(Information given Opens)

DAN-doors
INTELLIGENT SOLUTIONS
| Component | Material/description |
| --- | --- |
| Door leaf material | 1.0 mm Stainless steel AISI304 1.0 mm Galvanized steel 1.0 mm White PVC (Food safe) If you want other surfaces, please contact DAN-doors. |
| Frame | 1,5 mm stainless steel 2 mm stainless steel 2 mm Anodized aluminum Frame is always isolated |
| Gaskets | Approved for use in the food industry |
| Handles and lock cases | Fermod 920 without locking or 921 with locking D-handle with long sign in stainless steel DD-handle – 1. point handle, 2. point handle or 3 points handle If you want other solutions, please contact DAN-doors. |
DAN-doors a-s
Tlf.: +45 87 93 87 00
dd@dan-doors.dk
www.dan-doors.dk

(Information given Closes)
(Information given Opens)

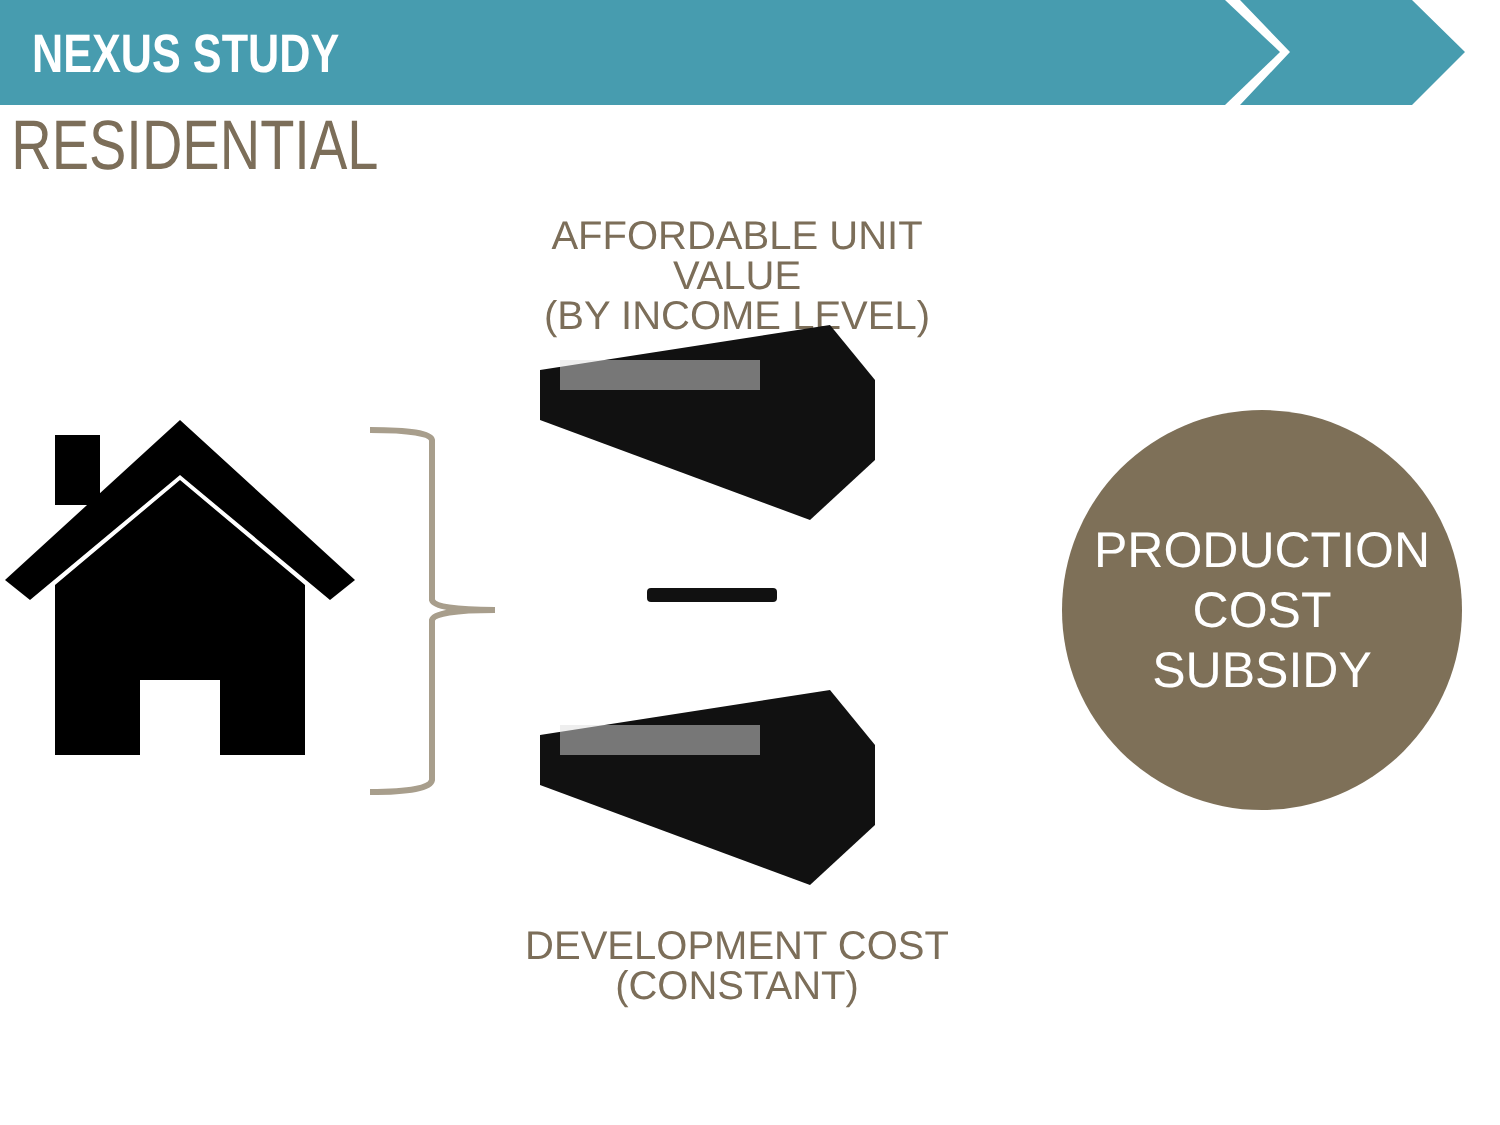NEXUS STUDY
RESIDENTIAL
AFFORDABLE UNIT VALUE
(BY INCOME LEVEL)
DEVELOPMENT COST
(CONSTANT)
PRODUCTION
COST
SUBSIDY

(Information given Closes)
(Information given Opens)

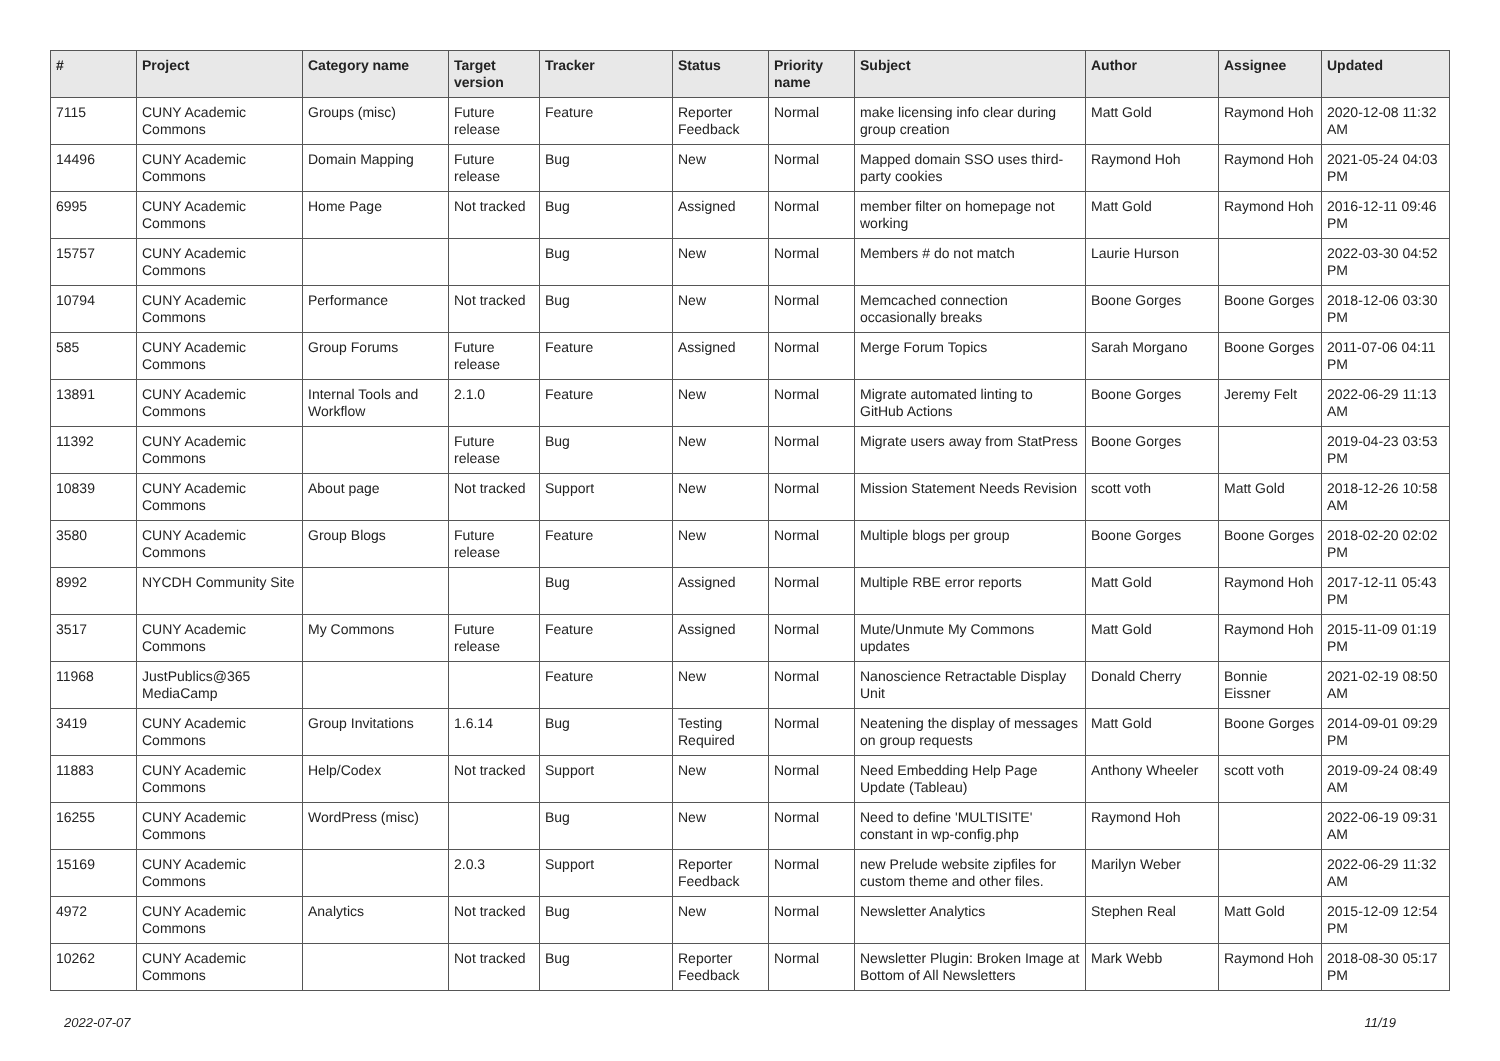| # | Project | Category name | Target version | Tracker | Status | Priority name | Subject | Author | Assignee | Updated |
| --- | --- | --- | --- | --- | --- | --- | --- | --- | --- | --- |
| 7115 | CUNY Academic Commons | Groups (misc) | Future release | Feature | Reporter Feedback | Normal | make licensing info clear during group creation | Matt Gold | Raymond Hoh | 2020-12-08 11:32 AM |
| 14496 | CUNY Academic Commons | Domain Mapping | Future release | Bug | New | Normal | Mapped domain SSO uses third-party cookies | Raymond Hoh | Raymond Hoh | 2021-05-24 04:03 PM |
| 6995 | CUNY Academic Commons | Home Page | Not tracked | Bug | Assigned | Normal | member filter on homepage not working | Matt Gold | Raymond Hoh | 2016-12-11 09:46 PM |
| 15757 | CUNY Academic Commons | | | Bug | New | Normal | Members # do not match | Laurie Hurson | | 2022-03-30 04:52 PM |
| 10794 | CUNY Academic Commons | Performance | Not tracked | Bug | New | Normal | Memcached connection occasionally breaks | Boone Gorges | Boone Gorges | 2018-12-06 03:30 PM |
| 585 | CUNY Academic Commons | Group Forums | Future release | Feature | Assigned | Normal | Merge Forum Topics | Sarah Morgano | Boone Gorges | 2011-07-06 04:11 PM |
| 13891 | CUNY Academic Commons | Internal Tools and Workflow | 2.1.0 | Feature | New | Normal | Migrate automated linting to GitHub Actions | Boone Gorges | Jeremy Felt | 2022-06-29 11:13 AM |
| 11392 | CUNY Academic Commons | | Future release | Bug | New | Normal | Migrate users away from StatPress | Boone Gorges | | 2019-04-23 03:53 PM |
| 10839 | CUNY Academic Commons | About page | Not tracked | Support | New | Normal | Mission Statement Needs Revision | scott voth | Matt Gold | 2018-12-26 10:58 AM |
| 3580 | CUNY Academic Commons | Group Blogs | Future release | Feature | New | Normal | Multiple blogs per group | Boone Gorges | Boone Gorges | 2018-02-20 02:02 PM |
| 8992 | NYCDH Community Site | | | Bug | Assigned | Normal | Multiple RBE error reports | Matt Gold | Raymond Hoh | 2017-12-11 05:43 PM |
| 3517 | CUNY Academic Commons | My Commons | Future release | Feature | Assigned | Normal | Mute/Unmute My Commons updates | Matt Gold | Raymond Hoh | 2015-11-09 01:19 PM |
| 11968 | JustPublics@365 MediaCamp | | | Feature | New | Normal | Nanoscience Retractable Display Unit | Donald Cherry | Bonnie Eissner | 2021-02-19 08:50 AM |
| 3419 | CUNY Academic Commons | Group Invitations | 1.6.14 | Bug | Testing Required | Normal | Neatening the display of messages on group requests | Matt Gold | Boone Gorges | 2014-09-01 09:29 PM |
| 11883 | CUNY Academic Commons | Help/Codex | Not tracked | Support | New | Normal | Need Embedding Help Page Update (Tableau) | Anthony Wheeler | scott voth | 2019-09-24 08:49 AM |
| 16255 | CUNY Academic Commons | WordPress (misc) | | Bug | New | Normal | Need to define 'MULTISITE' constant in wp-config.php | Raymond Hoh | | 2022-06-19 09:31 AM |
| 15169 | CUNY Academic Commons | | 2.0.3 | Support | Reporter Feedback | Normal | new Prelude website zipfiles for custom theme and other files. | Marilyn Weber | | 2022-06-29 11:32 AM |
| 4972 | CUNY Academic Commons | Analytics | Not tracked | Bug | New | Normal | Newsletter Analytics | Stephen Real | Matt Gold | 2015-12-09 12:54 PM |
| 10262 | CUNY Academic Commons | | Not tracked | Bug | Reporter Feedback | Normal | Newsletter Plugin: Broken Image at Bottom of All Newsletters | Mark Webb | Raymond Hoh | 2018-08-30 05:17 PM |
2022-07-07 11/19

(Information given Closes)

*Exercise brief:*
Everything above from the line containing "2018-12-26 10:58 AM |" through the line containing "2018-02-20 02:02 PM |" must be copied exactly. Nothing outside that range belongs in the answer.

*Exercise answer:*
| 10839 | CUNY Academic Commons | About page | Not tracked | Support | New | Normal | Mission Statement Needs Revision | scott voth | Matt Gold | 2018-12-26 10:58 AM |
| 3580 | CUNY Academic Commons | Group Blogs | Future release | Feature | New | Normal | Multiple blogs per group | Boone Gorges | Boone Gorges | 2018-02-20 02:02 PM |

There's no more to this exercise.